Minnesota Duluth fell 4-2 to Western Michigan on Saturday in NCHC play at Amsoil Arena in Duluth. Combined with the shootout loss on Friday to Western, the Bulldogs only earned one out of six league points this weekend.
Here are my thumbs up and thumbs down from Saturday’s game, followed by my three stars of the game.
Thumbs up to this weekend hopefully being a huge learning experience for UMD
Going into the weekend, I thought the Bulldogs’ speed and skill would trounce the Broncos’ size and strength. I was wrong. Instead WMU coach Andy Murray and his Broncos were able to use their size and strength to contain the speed and skill that has given the rest of the country fits this season. There were very few odd-man breaks. There were little-to-no chances to get cute and deke out defenders. When the Bulldogs were able to maintain possession in the Broncos’ zone, it was short lived and a bumpy ride.
Remember when defenders in the NFL were once allowed to touch receivers and play bump and run coverage? That’s what Western did this weekend.
UMD wasn’t use to that kind of game. Senior wing Justin Crandall said after the game that UMD hadn’t seen a team like this yet this season. Now the Bulldogs have and they can hopefully learn from it.
This is still a very, very good hockey team here in Duluth. It’s much, much more skilled than the team that took five-of-six points this weekend at Amsoil. It’s just that the Broncos executed their game plan better and prevented UMD from executing theirs more times than not.
The Bulldogs play the Broncos again in seven weeks in Kalamazoo, Mich. We’ll see then if UMD learned anything from this weekend, or if Murray has something else up his sleeve.
“That was a different challenge for us,” Crandall said. “We haven’t played a team like that all year.
“You have to find a way to win games no matter who you are playing. That’s a good test … we have time to correct it still and there are going to be teams down the road that play like that. We have to get ready to play teams that play gritty like that.”

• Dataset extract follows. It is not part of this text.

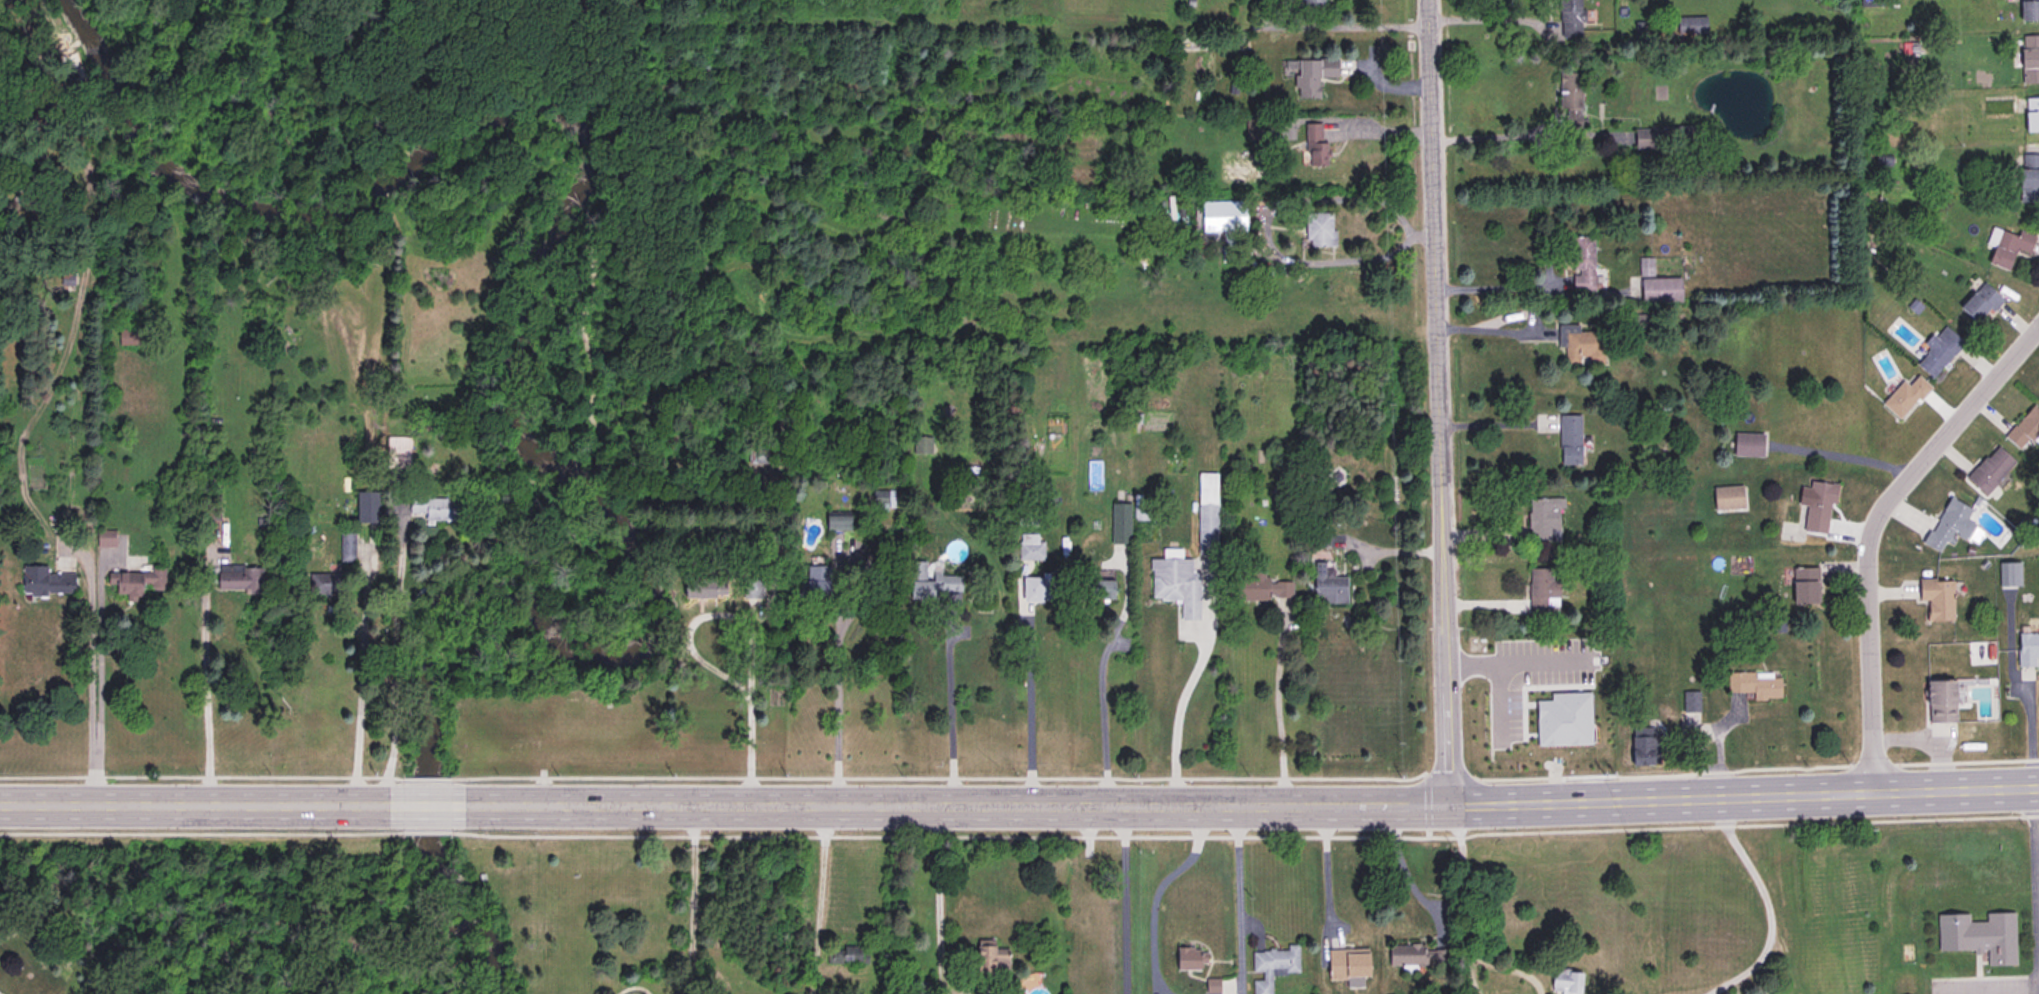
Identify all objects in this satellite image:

Thumbs down to the UMD penalty kill
Special teams decided the series this weekend. Four of the Broncos five goals came via special teams with one coming 4-on-4, another 5-on-3 and the two Saturday during your average 5-on-4 advantage. Meanwhile, UMD was held to just one power play goal on Friday.
The Broncos power play was especially deadly on Saturday, finishing 2-for-4 with 11 shots on goal. WMU only put 27 shots on goal all game. Nine of those 11 power play shots came during two first-period advantages.

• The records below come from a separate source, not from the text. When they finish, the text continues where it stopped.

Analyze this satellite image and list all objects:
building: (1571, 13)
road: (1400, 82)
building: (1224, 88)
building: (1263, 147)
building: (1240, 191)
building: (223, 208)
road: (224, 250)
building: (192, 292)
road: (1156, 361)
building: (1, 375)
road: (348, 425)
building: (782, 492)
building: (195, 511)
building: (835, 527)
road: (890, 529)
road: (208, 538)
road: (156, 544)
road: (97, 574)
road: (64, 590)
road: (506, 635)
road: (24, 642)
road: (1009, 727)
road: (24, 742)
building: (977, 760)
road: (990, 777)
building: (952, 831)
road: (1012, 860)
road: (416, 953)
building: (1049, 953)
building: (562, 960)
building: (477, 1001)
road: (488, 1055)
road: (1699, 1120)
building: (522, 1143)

You could call the second power play goal for Western on Saturday lucky since the Bulldogs had cleared the puck from their own zone, but instead of going to the opposite end of the rink like it should have, the puck hit a linesman. With UMD changing, a Bronco came off the bench, skated into the UMD zone and scored with ease.
The thing is, you create your own luck, and UMD had been trapped in its own zone for well over a minute, maybe even a minute and a half at that point. Clear the puck earlier, and there may have been a fresh enough body still on the ice to put on the breaks and stay to defend. That wasn’t the case.
Matt’s Three Stars
3. UMD sophomore wing Alex Iafallo: Iafallo made sure the Bulldogs didn’t trail the Broncos at the first intermission for the second consecutive night by scoring on a backhanded shot on a breakaway with less than four minutes to play in the first period. This was a key goal that gave UMD confidence going into the second period and erased the fact that Western had once again taken a 1-0 lead on UMD.

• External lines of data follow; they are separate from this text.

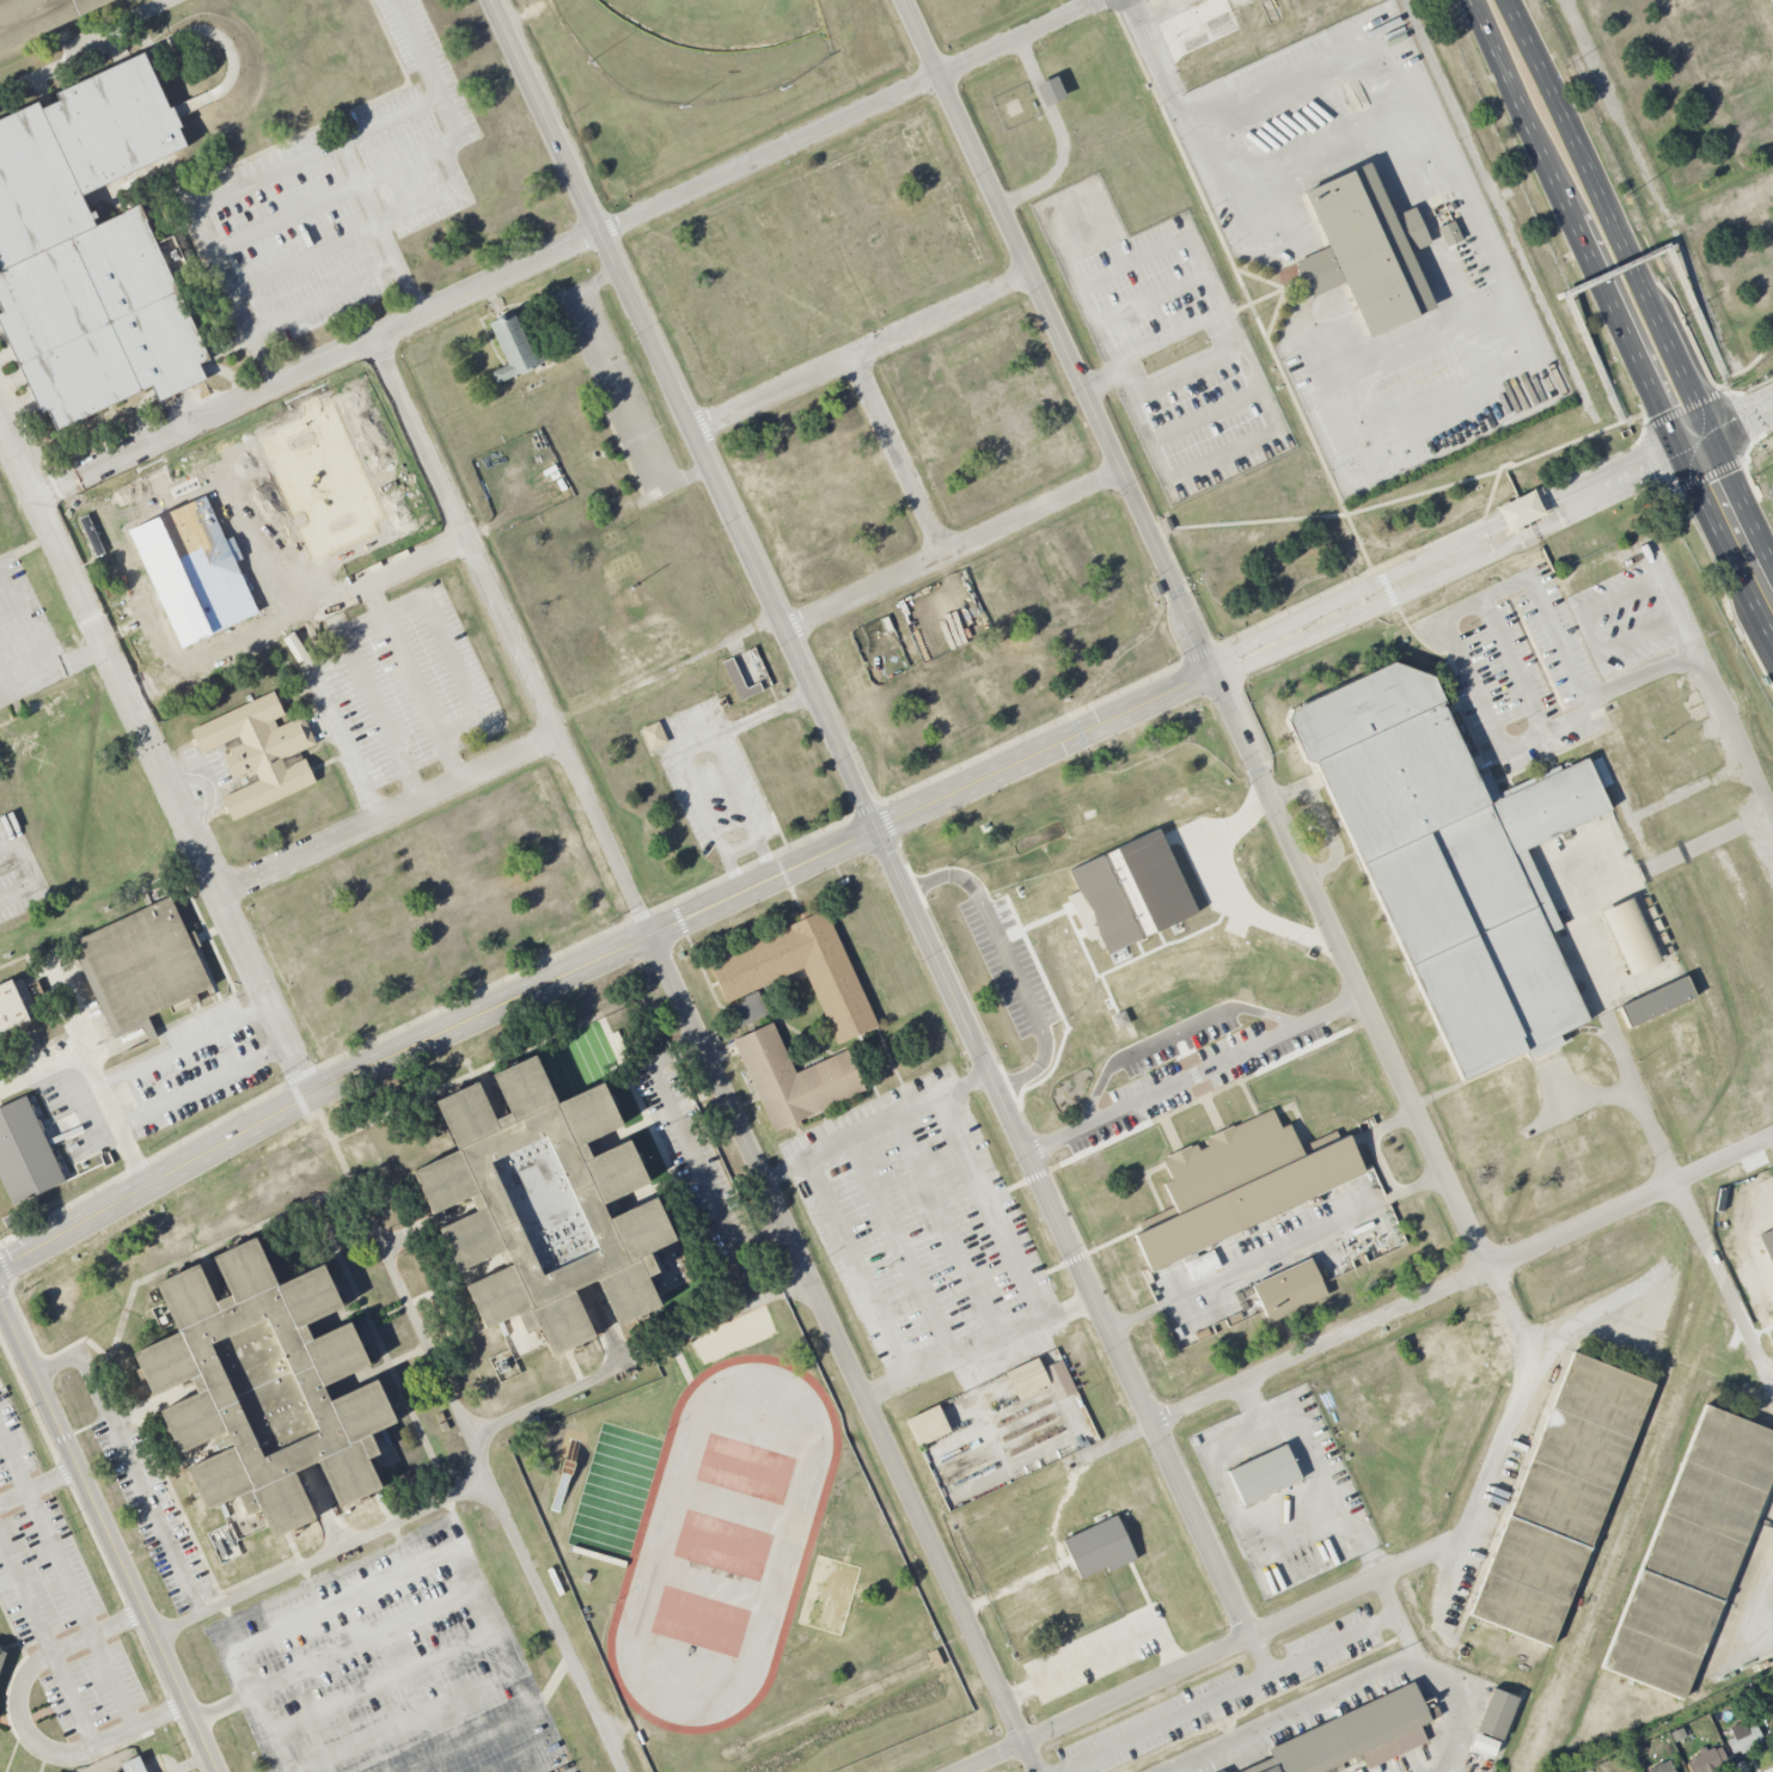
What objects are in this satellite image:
building: (38, 16)
road: (1151, 18)
road: (219, 37)
park: (694, 45)
road: (84, 49)
building: (1050, 91)
road: (1061, 135)
road: (1196, 135)
road: (274, 172)
road: (358, 184)
parking lot: (338, 196)
road: (1612, 219)
road: (1579, 226)
road: (381, 232)
building: (1450, 233)
road: (594, 241)
building: (90, 249)
building: (1366, 251)
road: (307, 259)
road: (1615, 268)
road: (1616, 272)
parking lot: (1165, 340)
building: (512, 347)
road: (866, 354)
road: (1751, 364)
road: (620, 389)
parking lot: (618, 390)
road: (1673, 414)
road: (1735, 424)
traffic signals: (1697, 442)
road: (902, 456)
road: (1613, 482)
road: (60, 494)
road: (1394, 501)
building: (1520, 510)
road: (1347, 516)
road: (1734, 522)
road: (957, 550)
road: (1511, 582)
road: (1287, 610)
road: (317, 611)
road: (1579, 614)
road: (452, 656)
road: (1511, 664)
road: (666, 668)
road: (54, 671)
building: (740, 682)
road: (414, 683)
parking lot: (398, 689)
road: (148, 692)
road: (2, 696)
road: (374, 702)
road: (128, 703)
road: (765, 713)
road: (1569, 714)
road: (1727, 719)
road: (327, 724)
building: (653, 735)
road: (696, 742)
building: (259, 752)
road: (1259, 767)
road: (736, 788)
road: (701, 802)
road: (406, 805)
road: (871, 816)
road: (2, 847)
road: (741, 849)
building: (1451, 859)
road: (234, 881)
road: (760, 885)
building: (1630, 935)
road: (1015, 963)
building: (142, 967)
building: (836, 984)
building: (1656, 1001)
building: (1172, 1008)
building: (30, 1013)
road: (1175, 1035)
road: (286, 1041)
road: (702, 1045)
road: (184, 1046)
building: (794, 1078)
road: (1198, 1078)
road: (96, 1083)
road: (202, 1083)
road: (878, 1128)
building: (25, 1153)
road: (692, 1154)
road: (1383, 1165)
building: (1240, 1185)
road: (1685, 1202)
building: (543, 1205)
road: (993, 1210)
road: (1251, 1262)
road: (1461, 1278)
building: (1289, 1289)
road: (874, 1290)
road: (1593, 1319)
road: (1003, 1336)
road: (639, 1358)
building: (1026, 1377)
building: (1059, 1379)
building: (264, 1387)
building: (927, 1425)
road: (129, 1463)
building: (1263, 1475)
road: (37, 1480)
building: (1560, 1498)
road: (501, 1509)
road: (109, 1536)
building: (225, 1544)
building: (1099, 1547)
building: (1692, 1552)
road: (321, 1557)
road: (70, 1577)
road: (1762, 1603)
road: (1395, 1610)
road: (120, 1621)
road: (48, 1641)
road: (1261, 1651)
road: (1213, 1652)
building: (2, 1657)
parking lot: (388, 1667)
road: (1225, 1691)
road: (1445, 1703)
road: (262, 1705)
building: (1496, 1714)
building: (1347, 1734)
building: (1744, 1740)
road: (38, 1743)
building: (1483, 1744)
road: (11, 1755)
road: (1029, 1760)
building: (1709, 1761)
building: (133, 1765)
building: (1661, 1767)
building: (1221, 1771)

2. WMU junior wing Nolan LaPorte: Had the Bulldogs gotten the first goal instead of the Broncos, this game could have turned out very differently. Instead, LaPorte’s power play tally left the Bulldogs chasing the Broncos all night long. LaPorte finished the weekend with two goals, an assist, a shootout goal and a very short lived leg injury that got the Bulldogs leading scorer suspended Dominic Toninato suspended for Saturday’s game.
1. WMU junior goaltender Lukas Hafner: The Broncos skaters did an excellent job clogging up the Bulldogs attack this weekend, but the team still needed its goaltender to stand tall and make every save he could. You can’t completely shut down a team like UMD, but you can contain it. His 24 saves during regulation and two more in a shootout on Friday, plus the 25 on Saturday were just enough to contain the Bulldogs.